-- Dataset follows --
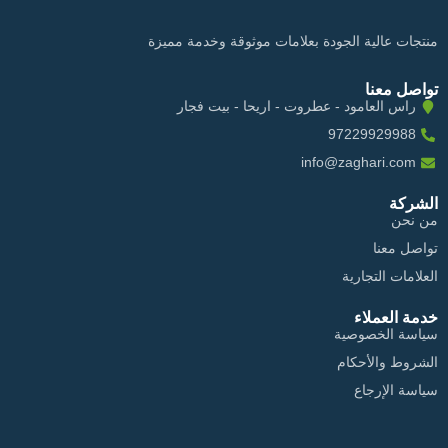
منتجات عالية الجودة بعلامات موثوقة وخدمة مميزة
تواصل معنا
راس العامود - عطروت - اريحا - بيت فجار
97229929988
info@zaghari.com
الشركة
من نحن
تواصل معنا
العلامات التجارية
خدمة العملاء
سياسة الخصوصية
الشروط والأحكام
سياسة الإرجاع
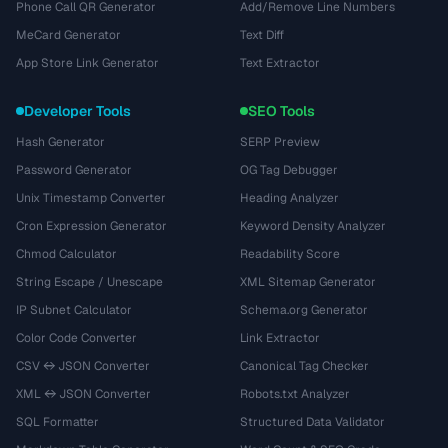
Phone Call QR Generator
Add/Remove Line Numbers
MeCard Generator
Text Diff
App Store Link Generator
Text Extractor
Developer Tools
SEO Tools
Hash Generator
SERP Preview
Password Generator
OG Tag Debugger
Unix Timestamp Converter
Heading Analyzer
Cron Expression Generator
Keyword Density Analyzer
Chmod Calculator
Readability Score
String Escape / Unescape
XML Sitemap Generator
IP Subnet Calculator
Schema.org Generator
Color Code Converter
Link Extractor
CSV ↔ JSON Converter
Canonical Tag Checker
XML ↔ JSON Converter
Robots.txt Analyzer
SQL Formatter
Structured Data Validator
-- Dataset concluded --
**What you are asked to do:**
Write out all of the lines above again, word for word and in the same order, but leave out the pictures.

**Output of the task:**
منتجات عالية الجودة بعلامات موثوقة وخدمة مميزة
تواصل معنا
راس العامود - عطروت - اريحا - بيت فجار
97229929988
info@zaghari.com
الشركة
من نحن
تواصل معنا
العلامات التجارية
خدمة العملاء
سياسة الخصوصية
الشروط والأحكام
سياسة الإرجاع
Phone Call QR Generator
Add/Remove Line Numbers
MeCard Generator
Text Diff
App Store Link Generator
Text Extractor
Developer Tools
SEO Tools
Hash Generator
SERP Preview
Password Generator
OG Tag Debugger
Unix Timestamp Converter
Heading Analyzer
Cron Expression Generator
Keyword Density Analyzer
Chmod Calculator
Readability Score
String Escape / Unescape
XML Sitemap Generator
IP Subnet Calculator
Schema.org Generator
Color Code Converter
Link Extractor
CSV ↔ JSON Converter
Canonical Tag Checker
XML ↔ JSON Converter
Robots.txt Analyzer
SQL Formatter
Structured Data Validator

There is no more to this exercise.